* [Task data]:
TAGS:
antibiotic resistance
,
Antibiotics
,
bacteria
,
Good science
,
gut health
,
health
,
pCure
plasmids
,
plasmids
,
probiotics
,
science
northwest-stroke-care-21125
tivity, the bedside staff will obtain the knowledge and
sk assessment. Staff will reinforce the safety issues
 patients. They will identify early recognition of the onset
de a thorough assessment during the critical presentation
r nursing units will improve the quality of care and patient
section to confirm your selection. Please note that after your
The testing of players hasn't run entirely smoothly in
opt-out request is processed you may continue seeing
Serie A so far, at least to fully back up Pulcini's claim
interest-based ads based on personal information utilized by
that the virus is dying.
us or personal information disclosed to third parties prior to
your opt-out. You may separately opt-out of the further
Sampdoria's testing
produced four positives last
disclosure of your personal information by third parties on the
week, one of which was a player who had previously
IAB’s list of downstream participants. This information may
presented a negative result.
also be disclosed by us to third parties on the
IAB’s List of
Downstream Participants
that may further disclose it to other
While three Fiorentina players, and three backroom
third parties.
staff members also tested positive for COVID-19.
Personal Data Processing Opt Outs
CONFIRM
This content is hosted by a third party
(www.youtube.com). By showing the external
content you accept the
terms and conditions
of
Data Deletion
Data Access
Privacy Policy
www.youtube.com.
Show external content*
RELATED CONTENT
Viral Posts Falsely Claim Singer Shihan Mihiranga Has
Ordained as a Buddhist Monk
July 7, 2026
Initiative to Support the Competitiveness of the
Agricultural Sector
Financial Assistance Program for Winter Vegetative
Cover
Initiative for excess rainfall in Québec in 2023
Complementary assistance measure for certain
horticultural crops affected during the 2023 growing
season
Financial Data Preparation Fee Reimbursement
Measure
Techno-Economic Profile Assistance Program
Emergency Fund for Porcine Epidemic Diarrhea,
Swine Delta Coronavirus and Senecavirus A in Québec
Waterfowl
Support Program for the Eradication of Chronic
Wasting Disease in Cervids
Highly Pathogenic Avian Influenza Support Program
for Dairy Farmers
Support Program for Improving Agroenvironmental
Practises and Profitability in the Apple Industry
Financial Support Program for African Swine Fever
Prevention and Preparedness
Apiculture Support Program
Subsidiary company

* [Task requirements]:
Show every line of the listing containing the string "Québec" by copying it.

* [Response box]:
Initiative for excess rainfall in Québec in 2023
Swine Delta Coronavirus and Senecavirus A in Québec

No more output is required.